Skip to content

Adding a New Family

This guide walks through adding a new distribution family to RustyStats.

Overview

Adding a new family requires: 1. Implement the Family trait in Rust 2. Add Python bindings via PyO3 3. Register in the Python package 4. Add tests 5. Update documentation

We'll use Inverse Gaussian as an example.


Step 1: Create the Rust Implementation

Create the File

touch crates/rustystats-core/src/families/inverse_gaussian.rs

Implement the Family Trait

// crates/rustystats-core/src/families/inverse_gaussian.rs

use ndarray::Array1;
use crate::links::{Link, LogLink};

/// Inverse Gaussian family for positive continuous data.
///
/// The Inverse Gaussian distribution is useful for modeling
/// positive continuous data with positive skew.

[DATA PROVIDED]
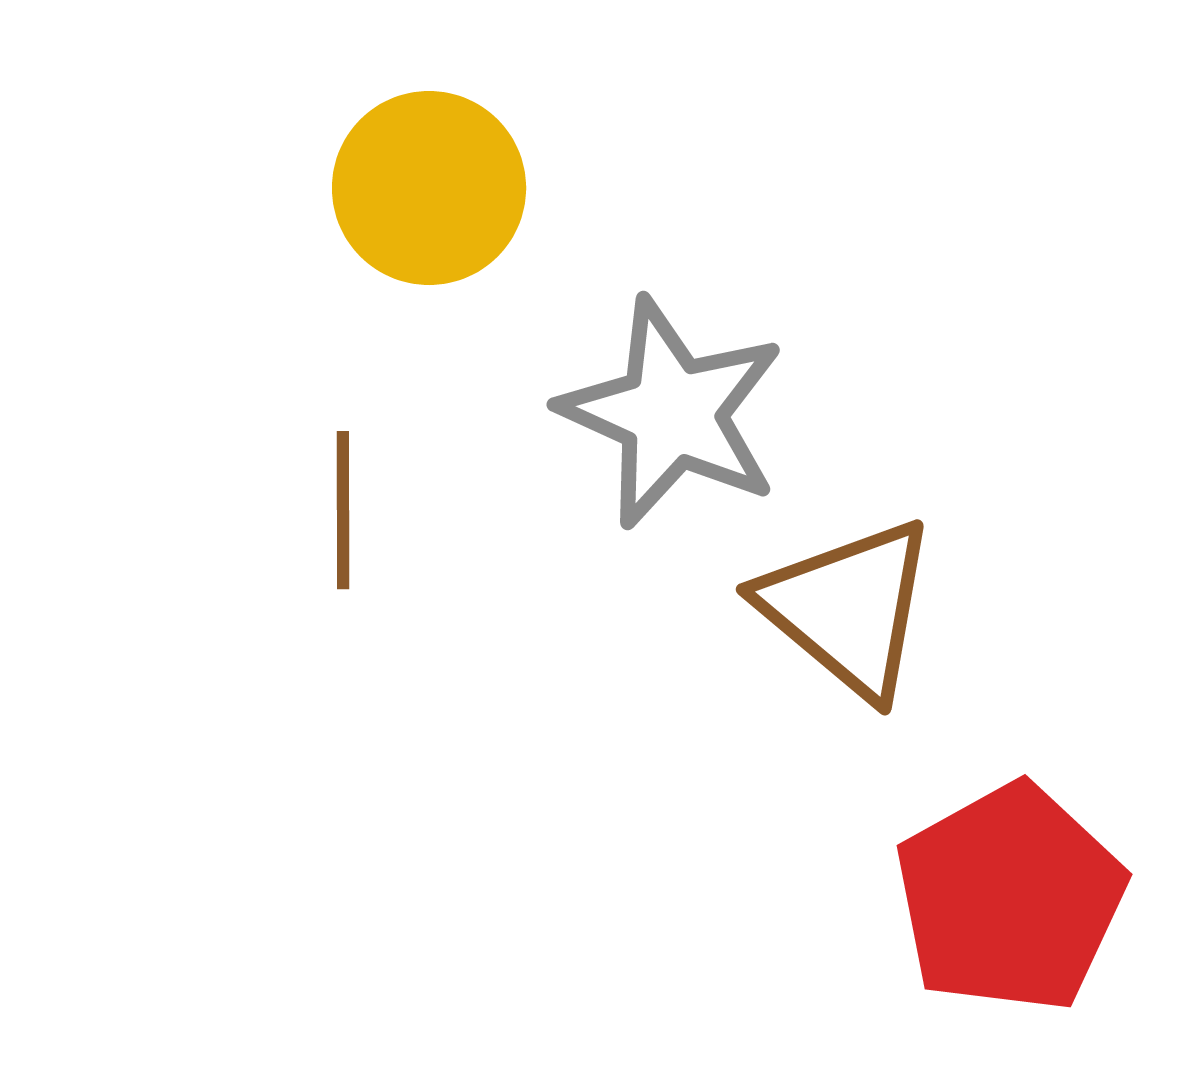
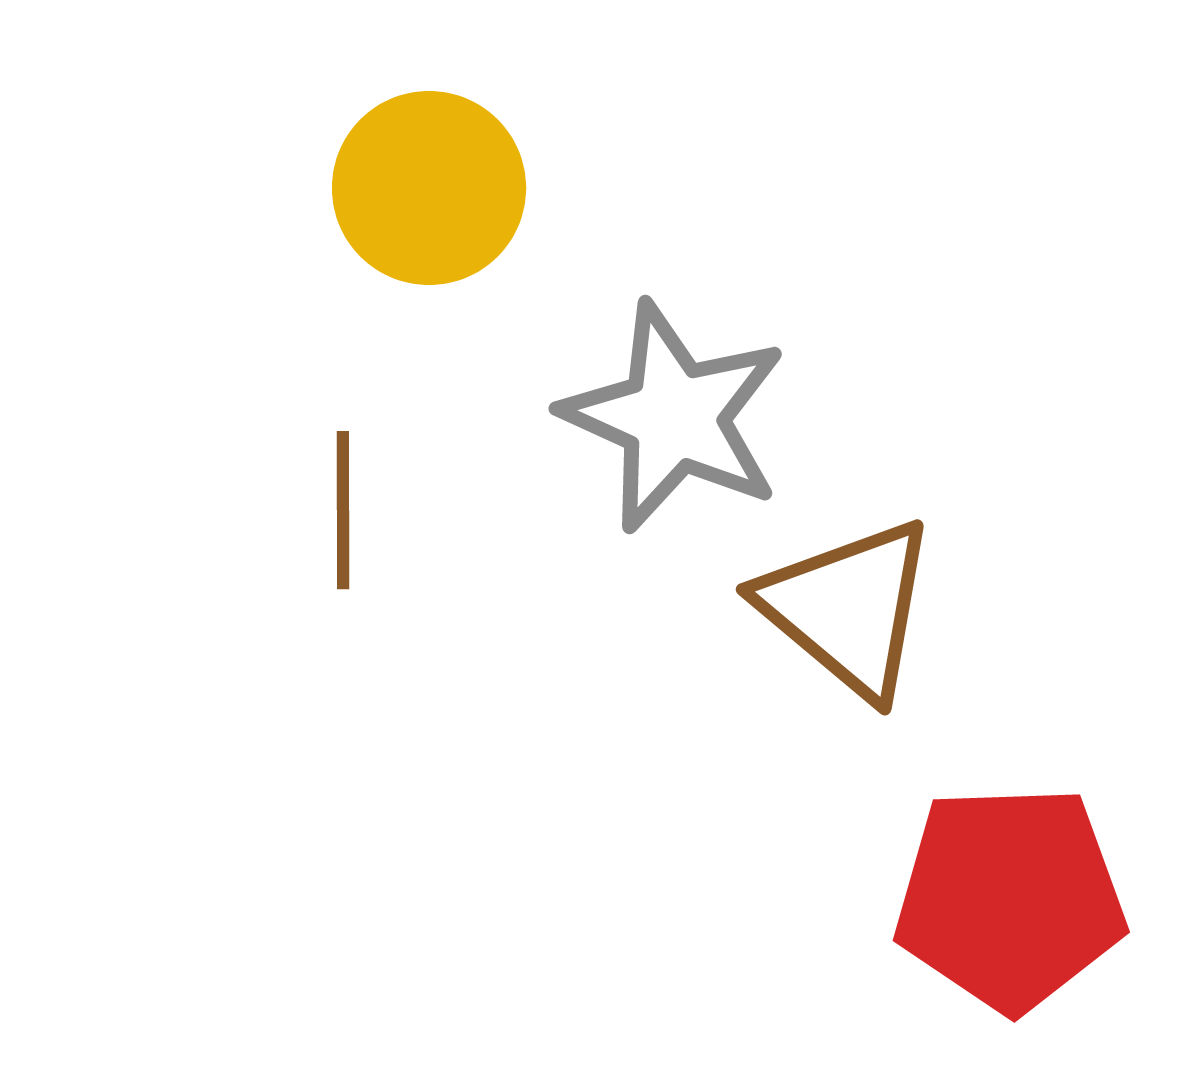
gray star: moved 2 px right, 4 px down
red pentagon: rotated 27 degrees clockwise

[WORK TO DO]
a) In the RustyStats family guide, which distribution serves as the worked example?
b) Please resume the RustyStats family guide from its last line and carry on with the code and steps.

[RESPONSES BY TASK]
a) Inverse Gaussian.

b)
///
/// Variance function: V(μ) = μ³
pub struct InverseGaussianFamily;

impl super::Family for InverseGaussianFamily {
    fn name(&self) -> &str {
        "InverseGaussian"
    }

    fn variance(&self, mu: &Array1<f64>) -> Array1<f64> {
        // V(μ) = μ³
        mu.mapv(|m| m.powi(3))
    }

    fn unit_deviance(&self, y: &Array1<f64>, mu: &Array1<f64>) -> Array1<f64> {
        // d(y, μ) = (y - μ)² / (y × μ²)
        use ndarray::Zip;

        Zip::from(y).and(mu).map_collect(|&yi, &mui| {
            let yi_safe = yi.max(1e-10);
            let mui_safe = mui.max(1e-10);
            (yi_safe - mui_safe).powi(2) / (yi_safe * mui_safe.powi(2))
        })
    }

    fn default_link(&self) -> Box<dyn Link> {
        // Log link is common for positive data
        Box::new(LogLink)
    }

    fn initialize_mu(&self, y: &Array1<f64>) -> Array1<f64> {
        // Start at observed values, clamped to positive
        y.mapv(|yi| yi.max(0.1))
    }

    fn is_valid_mu(&self, mu: &Array1<f64>) -> bool {
        mu.iter().all(|&m| m > 0.0)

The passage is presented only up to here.